“Words, as is well known, are the great foes of reality.”
“In everything I have written there is always one invariable intention, and that is to capture the reader’s attention.”
“by the power of the written word to make you hear, to make you feel… before all, to make you see. That — and no more, and it is everything.”
Fueled by wine, pizza, and pretzels, my reading group plunged into the Heart of Darkness, Joseph Conrad’s masterful novella. What a ride! We all had different editions; one of us even retrieved a well-worn college text. My copy was only 77 pages long — and yet, this incredibly rich story has spawned countless pages of lit crit and probably enough dissertations to sink one of the ships our boy Joseph sailed on in his youth.
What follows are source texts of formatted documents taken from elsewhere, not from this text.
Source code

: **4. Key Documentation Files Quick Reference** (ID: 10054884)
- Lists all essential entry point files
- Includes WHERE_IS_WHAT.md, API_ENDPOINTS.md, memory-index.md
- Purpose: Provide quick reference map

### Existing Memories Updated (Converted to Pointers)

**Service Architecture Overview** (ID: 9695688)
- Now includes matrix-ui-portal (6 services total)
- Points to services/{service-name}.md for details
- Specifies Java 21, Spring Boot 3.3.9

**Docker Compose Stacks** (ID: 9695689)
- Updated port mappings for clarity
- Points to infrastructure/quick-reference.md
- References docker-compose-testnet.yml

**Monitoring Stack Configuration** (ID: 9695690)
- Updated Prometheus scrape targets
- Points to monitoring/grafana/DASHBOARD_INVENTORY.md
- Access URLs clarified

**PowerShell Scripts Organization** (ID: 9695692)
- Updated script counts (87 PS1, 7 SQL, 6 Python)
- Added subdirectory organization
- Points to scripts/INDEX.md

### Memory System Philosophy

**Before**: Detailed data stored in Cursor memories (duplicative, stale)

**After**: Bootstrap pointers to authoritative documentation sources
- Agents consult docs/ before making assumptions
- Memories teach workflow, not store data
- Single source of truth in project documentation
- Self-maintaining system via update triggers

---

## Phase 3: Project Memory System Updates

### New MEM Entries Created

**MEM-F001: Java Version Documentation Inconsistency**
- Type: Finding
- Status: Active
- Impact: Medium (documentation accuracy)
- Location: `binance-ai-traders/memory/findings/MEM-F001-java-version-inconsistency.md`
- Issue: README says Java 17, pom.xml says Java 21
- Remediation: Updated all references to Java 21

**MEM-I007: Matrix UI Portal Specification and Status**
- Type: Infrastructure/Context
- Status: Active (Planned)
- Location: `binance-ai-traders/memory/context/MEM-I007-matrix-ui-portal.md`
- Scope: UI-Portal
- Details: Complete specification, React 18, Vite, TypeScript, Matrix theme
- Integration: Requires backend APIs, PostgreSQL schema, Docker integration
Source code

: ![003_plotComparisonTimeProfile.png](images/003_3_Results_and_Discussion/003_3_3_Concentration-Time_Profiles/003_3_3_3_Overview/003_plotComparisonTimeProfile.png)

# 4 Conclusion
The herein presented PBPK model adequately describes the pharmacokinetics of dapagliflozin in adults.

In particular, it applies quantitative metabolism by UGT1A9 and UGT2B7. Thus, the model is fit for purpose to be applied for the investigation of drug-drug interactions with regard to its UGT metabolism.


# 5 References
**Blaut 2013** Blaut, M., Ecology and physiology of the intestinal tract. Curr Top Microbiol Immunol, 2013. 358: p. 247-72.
Why has this slim 1910 novel endured — and continued to spark controversy? While our crew didn’t crack the code, we took an admiring look at how Conrad hooks his readers:
He uses incredible detail: Whether he’s describing a ship at anchor on the Thames or repairing a rattle-trap riverboat, Conrad writes with a level of detail that’s both immersive and engaging — it’s detail in the service of emotion.
He revels in words: His language is rich and ripe, yet precise. A forest is “like a breathing animal,” a dying man is “like a vapor exhaled by the earth.” Vivid images constantly arrest the reader’s attention.
He employs repetition skillfully: Conrad explores ideas and images in a cumulative way, lulling readers and sweeping them along on a tide of words freighted with deepening emotion. He hooks you and doesn’t let go.
He makes singleness of purpose a virtue: His theme and story are very deep and dark — and he pursues them relentlessly. There are no subplots, no escape into lightness or humor — there is only the journey the reader is compelled to take into heart of darkness.
What a rivetting, disturbing story. What a master craftsman. Write on!